Filtering planet for just placename geocoding
I would like to start with the planet database, and then filter it to use for only administrative and geographic placename geocoding to lat-long (using nominatim). I don't care about roads, POI's, etc. I want to reduce the import time and storage requirements.
I first tried this in a straightforward way: I started with the whole planet db (22GB) and then removed all relations and ways so I was only left with nodes (15GB). I further filtered the nodes to places and some geographic features (down to 117MB). The import took less than overnight.

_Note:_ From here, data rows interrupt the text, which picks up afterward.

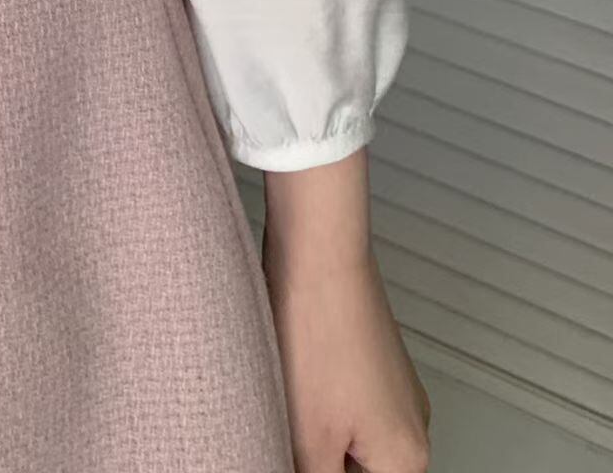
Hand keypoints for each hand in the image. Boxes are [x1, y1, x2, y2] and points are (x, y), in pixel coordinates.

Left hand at [263, 153, 430, 472]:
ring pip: (351, 439)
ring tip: (289, 403)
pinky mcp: (371, 360)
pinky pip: (347, 403)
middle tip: (292, 428)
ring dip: (318, 434)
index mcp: (407, 457)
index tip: (303, 453)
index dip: (321, 472)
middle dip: (320, 459)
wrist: (316, 253)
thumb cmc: (318, 332)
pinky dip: (319, 404)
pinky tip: (293, 382)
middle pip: (360, 470)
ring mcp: (394, 388)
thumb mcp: (309, 439)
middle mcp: (413, 425)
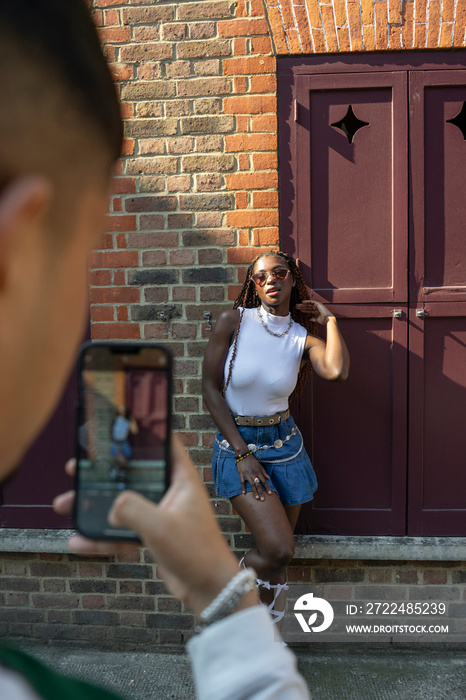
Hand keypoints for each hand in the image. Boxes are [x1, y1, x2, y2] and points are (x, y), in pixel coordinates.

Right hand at [53, 437, 256, 616]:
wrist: (208, 589)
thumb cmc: (196, 552)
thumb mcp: (159, 525)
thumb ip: (131, 509)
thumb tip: (111, 506)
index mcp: (181, 479)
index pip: (162, 444)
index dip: (141, 433)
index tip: (117, 426)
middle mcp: (171, 492)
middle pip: (132, 474)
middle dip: (103, 473)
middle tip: (78, 468)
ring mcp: (161, 514)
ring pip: (122, 504)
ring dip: (94, 506)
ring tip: (65, 505)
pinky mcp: (154, 535)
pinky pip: (123, 531)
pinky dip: (102, 537)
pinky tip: (79, 541)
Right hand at [236, 454, 271, 500]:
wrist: (244, 455)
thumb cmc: (252, 460)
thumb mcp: (260, 465)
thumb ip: (264, 472)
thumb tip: (268, 478)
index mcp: (259, 472)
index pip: (264, 481)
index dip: (267, 488)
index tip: (270, 493)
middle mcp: (254, 474)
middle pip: (258, 485)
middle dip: (261, 492)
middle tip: (262, 499)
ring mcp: (247, 475)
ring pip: (252, 485)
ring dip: (254, 492)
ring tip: (256, 498)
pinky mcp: (242, 475)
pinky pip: (242, 482)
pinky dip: (243, 488)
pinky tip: (244, 493)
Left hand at [295, 300, 333, 324]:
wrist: (328, 319)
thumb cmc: (324, 321)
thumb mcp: (317, 320)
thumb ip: (314, 319)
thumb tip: (310, 319)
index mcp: (318, 312)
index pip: (310, 310)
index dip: (305, 310)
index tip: (300, 310)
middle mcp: (318, 308)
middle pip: (309, 307)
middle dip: (303, 307)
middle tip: (297, 307)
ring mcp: (318, 306)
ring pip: (309, 304)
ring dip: (304, 304)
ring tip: (298, 305)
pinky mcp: (318, 304)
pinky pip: (311, 301)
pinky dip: (307, 301)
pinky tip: (302, 302)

However, this filtering does not work so well, because some containment relationships are specified by *boundary=administrative*. Since boundaries are ways, I lost those by removing all ways. For instance, I lost the state boundaries, and so some US cities came back with lookup results like *City, County, USA*, instead of *City, County, State, USA*.
I'll put back the administrative boundaries. But I would very much appreciate any further advice about what to remove and what not to remove so as not to lose too much information but still reduce the database size significantly.significantly.
**FOLLOWUP:** For my purposes, removing buildings and roads was fine. The input data does not mention roads, so they could be safely removed. I used `osmfilter`:
osmfilter --keep="name= and ( mountain_pass= or natural= or place= or waterway= or boundary=administrative or boundary=national_park or boundary=protected_area )"
I reduced the planet pbf from 22GB to 1.6GB using the above filtering. Doing `--drop-author` reduces it further to 1.4GB.